> **Instructions to follow**
Taking the line with "Huobi Research Weekly" as the first and the line with "Others | Mar-18 | | |" as the last, set down exactly every line in that range from the entries below, and no more.
Source material section start
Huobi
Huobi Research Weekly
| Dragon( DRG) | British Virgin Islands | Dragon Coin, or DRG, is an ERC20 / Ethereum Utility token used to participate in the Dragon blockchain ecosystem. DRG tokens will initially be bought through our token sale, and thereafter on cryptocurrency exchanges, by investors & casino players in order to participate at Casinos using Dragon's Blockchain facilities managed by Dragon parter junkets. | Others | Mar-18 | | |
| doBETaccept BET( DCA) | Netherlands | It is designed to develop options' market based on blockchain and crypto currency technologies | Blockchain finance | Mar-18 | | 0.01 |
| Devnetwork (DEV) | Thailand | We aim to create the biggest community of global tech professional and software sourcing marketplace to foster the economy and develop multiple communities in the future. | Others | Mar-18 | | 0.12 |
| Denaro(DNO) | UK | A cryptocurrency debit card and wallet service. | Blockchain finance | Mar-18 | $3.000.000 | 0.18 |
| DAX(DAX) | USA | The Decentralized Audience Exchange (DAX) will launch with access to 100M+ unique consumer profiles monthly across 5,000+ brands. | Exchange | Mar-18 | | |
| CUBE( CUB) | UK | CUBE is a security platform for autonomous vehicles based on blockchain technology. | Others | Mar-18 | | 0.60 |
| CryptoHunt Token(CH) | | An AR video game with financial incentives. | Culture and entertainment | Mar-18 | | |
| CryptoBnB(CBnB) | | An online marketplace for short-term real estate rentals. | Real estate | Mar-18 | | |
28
Source material section end
> **Solution**
Huobi Research Weekly
| Dragon( DRG) | British Virgin Islands | Dragon Coin, or DRG, is an ERC20 / Ethereum Utility token used to participate in the Dragon blockchain ecosystem. DRG tokens will initially be bought through our token sale, and thereafter on cryptocurrency exchanges, by investors & casino players in order to participate at Casinos using Dragon's Blockchain facilities managed by Dragon parter junkets. | Others | Mar-18 | | |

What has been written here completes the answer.